Nun musste sich der Rentner vor dem Amtsgericht in Bernburg wegen sexueller Nötigung verantworten. Erst nach einem mehr als viertelstündigen Rechtsgespräch zwischen der Verteidigung, der Staatsanwaltschaft, der Nebenklage und dem Gericht räumte der Sünder seine begangene Missetat ein. Wahrscheinlich in der Hoffnung auf ein mildes Urteil. Nach dem Gespräch unter Ausschluss der Öffentlichkeit hatten sich alle Seiten darauf geeinigt, dass das Strafmaß nicht höher als 14 Monate ausfällt und der Rentner ein Schmerzensgeld in Höhe von 900 Euro zahlt.

Rein egoistische Gründe

Dem im Plädoyer der Verteidigung dargestellten minderschweren Fall der sexuellen Nötigung sahen Staatsanwaltschaft und Gericht nicht. „Der Mann hat das in ihn gesetzte Vertrauen aus rein egoistischen Motiven missbraucht. Das Opfer hat niemals mit diesem Übergriff gerechnet“, so Staatsanwalt Frank Baumgarten. Er forderte ein Jahr und zwei Monate Freiheitsstrafe auf Bewährung für den bisher völlig unbescholtenen Könneraner. Diesem Antrag folgte das Gericht.

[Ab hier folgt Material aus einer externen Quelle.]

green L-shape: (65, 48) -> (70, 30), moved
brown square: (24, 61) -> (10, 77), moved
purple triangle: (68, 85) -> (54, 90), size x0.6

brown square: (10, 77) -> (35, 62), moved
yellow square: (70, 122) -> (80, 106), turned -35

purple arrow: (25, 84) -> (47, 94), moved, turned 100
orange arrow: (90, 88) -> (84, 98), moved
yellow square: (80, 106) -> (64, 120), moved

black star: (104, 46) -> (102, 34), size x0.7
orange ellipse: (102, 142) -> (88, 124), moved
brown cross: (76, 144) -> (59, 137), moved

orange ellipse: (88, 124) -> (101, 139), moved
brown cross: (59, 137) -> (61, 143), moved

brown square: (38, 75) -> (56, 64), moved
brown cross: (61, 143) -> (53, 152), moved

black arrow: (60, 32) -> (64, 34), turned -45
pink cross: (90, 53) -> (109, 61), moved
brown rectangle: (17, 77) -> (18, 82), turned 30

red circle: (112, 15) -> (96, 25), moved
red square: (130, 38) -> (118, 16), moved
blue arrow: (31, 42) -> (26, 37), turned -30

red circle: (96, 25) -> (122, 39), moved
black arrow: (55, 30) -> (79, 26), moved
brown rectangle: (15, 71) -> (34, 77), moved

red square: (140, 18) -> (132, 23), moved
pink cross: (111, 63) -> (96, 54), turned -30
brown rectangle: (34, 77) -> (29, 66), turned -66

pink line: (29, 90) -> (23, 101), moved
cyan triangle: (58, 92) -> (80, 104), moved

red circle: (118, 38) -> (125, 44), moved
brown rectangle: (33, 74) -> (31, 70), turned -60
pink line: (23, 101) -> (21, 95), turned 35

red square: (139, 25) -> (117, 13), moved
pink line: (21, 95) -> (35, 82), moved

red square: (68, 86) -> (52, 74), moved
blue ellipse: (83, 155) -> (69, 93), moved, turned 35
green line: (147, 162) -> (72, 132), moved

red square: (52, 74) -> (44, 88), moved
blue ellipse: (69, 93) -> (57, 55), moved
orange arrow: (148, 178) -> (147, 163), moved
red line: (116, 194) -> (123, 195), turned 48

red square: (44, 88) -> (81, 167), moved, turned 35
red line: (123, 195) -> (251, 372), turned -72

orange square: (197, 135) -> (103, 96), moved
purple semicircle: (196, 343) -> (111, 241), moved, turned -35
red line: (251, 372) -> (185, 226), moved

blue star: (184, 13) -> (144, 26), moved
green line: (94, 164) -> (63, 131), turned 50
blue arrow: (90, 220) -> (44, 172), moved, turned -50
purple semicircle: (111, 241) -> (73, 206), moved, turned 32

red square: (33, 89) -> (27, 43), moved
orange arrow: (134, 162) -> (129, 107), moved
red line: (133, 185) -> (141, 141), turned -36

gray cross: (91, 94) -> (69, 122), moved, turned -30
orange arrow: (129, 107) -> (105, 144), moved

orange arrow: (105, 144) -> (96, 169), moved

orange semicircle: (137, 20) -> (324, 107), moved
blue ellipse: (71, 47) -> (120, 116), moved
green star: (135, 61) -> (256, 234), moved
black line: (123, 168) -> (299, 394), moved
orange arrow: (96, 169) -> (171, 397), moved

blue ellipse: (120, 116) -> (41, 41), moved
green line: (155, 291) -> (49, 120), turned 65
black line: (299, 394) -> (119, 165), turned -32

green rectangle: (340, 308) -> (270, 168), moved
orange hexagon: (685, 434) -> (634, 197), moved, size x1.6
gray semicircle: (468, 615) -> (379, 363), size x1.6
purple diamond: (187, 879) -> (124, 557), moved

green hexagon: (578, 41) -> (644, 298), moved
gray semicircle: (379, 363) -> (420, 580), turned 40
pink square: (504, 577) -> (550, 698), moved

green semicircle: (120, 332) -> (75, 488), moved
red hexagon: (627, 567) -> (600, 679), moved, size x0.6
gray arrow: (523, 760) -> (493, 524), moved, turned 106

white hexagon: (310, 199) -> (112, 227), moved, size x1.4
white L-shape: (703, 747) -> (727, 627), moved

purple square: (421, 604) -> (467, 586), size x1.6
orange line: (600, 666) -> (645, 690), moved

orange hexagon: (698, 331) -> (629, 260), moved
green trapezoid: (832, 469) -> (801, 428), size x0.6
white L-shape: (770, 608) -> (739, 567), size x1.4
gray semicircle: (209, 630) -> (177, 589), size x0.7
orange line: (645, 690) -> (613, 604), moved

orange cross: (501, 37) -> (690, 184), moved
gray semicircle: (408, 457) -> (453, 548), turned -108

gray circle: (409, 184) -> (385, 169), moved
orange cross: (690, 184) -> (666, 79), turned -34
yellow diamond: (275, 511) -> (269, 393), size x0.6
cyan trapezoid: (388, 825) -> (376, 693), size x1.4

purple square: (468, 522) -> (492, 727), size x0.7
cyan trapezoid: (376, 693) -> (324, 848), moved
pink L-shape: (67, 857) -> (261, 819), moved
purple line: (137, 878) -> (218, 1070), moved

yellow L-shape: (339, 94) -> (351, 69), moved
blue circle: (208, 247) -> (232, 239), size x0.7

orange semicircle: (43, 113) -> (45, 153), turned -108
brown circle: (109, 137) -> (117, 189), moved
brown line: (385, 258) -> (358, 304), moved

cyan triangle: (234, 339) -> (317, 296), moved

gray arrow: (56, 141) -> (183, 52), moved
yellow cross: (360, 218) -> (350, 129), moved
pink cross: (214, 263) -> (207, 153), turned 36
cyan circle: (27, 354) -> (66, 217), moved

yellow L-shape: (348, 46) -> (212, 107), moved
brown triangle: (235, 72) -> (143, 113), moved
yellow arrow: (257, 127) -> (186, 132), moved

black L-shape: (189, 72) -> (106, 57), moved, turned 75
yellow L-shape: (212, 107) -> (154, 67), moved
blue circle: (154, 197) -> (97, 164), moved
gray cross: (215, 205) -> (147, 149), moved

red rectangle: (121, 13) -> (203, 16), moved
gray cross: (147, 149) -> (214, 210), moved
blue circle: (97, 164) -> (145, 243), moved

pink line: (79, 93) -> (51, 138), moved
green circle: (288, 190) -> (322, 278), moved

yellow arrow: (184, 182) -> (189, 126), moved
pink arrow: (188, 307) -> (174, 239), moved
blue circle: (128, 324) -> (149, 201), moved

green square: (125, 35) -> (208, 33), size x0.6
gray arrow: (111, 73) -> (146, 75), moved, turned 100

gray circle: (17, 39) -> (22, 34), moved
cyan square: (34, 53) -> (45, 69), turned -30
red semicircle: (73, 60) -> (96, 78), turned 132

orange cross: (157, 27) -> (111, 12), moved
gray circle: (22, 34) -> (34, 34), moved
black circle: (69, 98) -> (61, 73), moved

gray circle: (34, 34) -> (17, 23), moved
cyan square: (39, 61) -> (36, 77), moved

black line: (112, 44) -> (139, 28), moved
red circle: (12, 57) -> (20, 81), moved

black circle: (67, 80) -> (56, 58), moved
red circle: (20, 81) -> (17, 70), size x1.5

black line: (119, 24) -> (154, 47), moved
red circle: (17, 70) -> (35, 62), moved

„Das Geständnis führt zu keinem anderen Ergebnis des Sachverhalts. Es spielt nur eine Rolle bei der Höhe der Strafzumessung. Hätte der Angeklagte seine Tat nicht eingeräumt, wäre das Strafmaß wie die derzeitige Corona-Inzidenz sprunghaft nach oben gestiegen“, erklärte Strafrichter André Stelzner. Dem Mädchen blieb somit wenigstens eine peinliche Befragung erspart. Nur ein kleines Trostpflaster für die ausgestandene Angst und die Hilflosigkeit vor gut einem Jahr.